I'd like to avoid ALL frameworks except JQuery (as I love it, don't like dealing with the quirks of different browsers, etc).
A nudge in the right direction(s) is all I'm asking for here, or be as specific as you care to.
(I've found similar guides to doing this in PHP, I believe, but for some reason, they didn't serve my purpose.)
EDIT: The graph is generated using Flot (a JQuery plugin) using points generated from the form input and processed in the Python script. The Python script prints the Javascript which produces the graph in the end. It could all be done in Javascript, but I want the heavier stuff to be handled server-side, hence the Python.
Thanks!
I'm assuming that you have two pages at the moment - a page which shows the form, and a page which receives the POST request and displays the graph.
Will a little jQuery you can do exactly what you want.
First add to your form page an empty div with id="results". Next in your graph plotting page put the output you want to show to the user in a div with the same id.
Now attach an onclick handler to the submit button (or to the individual parts of the form if you want it to be more dynamic). This should serialize the form, submit it to the plotting page snatch the contents of the id="results" div and stuff them into the id="results" div on the the form page.
This will appear to the user as the graph appearing on the page whenever they click submit.

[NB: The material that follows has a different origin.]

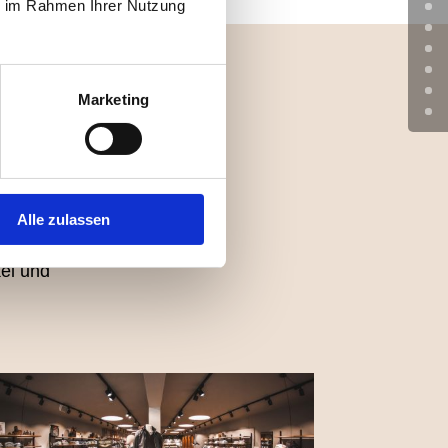
ie im Rahmen Ihrer Nutzung
Marketing
IT
Alle zulassen
kel und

Here is a sketch of the jQuery code you will need
$(function(){
// Submit form
// Get the returned html, and get the contents of #results and
// put it into this page into #results
var submit = function() {
$.ajax({
type: "POST",
data: $("form").serialize(),
success: function(data, textStatus) {
$("#results").replaceWith($("#results", $(data)));
}
});
};
$("form input[type=submit]").click(submit);
// I think you'll need this as well to make sure the form doesn't submit via the browser
$("form").submit(function () { return false; });
});
Edit
Just to clarify on the above, if you want the form to redraw the graph whenever the user clicks any of the controls not just when the user clicks submit, add a few more things like this
$("form input[type=text]").keypress(submit);
$("form input[type=checkbox], form select").change(submit)

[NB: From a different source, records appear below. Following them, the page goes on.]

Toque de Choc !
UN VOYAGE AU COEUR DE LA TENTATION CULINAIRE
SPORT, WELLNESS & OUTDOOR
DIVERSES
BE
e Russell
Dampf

If you'll be loading HTML and Javascript that needs to be executed, and your only reason for not wanting to load a new page is to preserve the surrounding elements, you could probably just stick the form in an IFRAME. When the form is POSTed, only the contents of the IFRAME are replaced with the new contents. No AJAX required either. You might find that the answers here give you sufficient direction, or Google for things like "form post to iframe".

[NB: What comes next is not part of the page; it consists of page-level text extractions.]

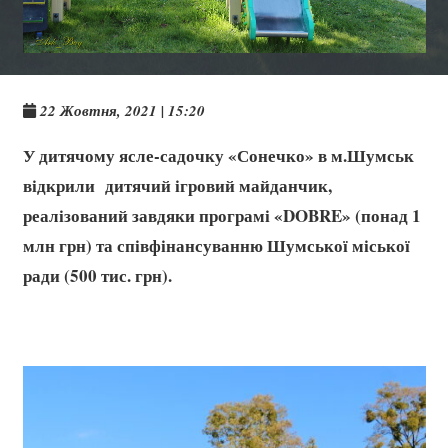
22 Жовтня, 2021 | 15:20
У дитячому ясле-садочку «Сонечко» в м.Шумськ
відкрили дитячий ігровий майданчик,
реалізований завдяки програмі «DOBRE» (понад 1
млн грн) та співфінансуванню Шумської міської
ради (500 тис. грн).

I'd like the form to be able to send multiple times, so the user can update the graph, but I don't want the page to reload every time it doe that.
The general pattern goes like that:
Generate an XMLHttpRequest (in form's onsubmit or it's 'submit' button onclick handler) that goes to your Python script. Optionally disable the submit button.
Server side - generate the graph (assuming raw HTML+JS, as hinted by your comment to another answer)
Client side, XmlHttp response handler. Replace the necessary part of your page with the HTML obtained via the response. Get responseText from the request (it contains whatever your Python script produced) and set innerHtml of a control that displays your graph.
The key points are:
using XMLHttpRequest (so that the browser doesn't automatically replace your page with the response).
manipulating the page yourself in the response handler. innerHtml is just one of the options here.
Edit: Here is a simple example of creating and using an XMLHttpRequest. JQuery makes it much simpler, the value of this example is getting to know how it works 'under the hood'.
Update img.src attribute in onsubmit() handler.
img.src url points to your Python script that should generate an image in response.
onsubmit() for your form could be registered and written using JQuery.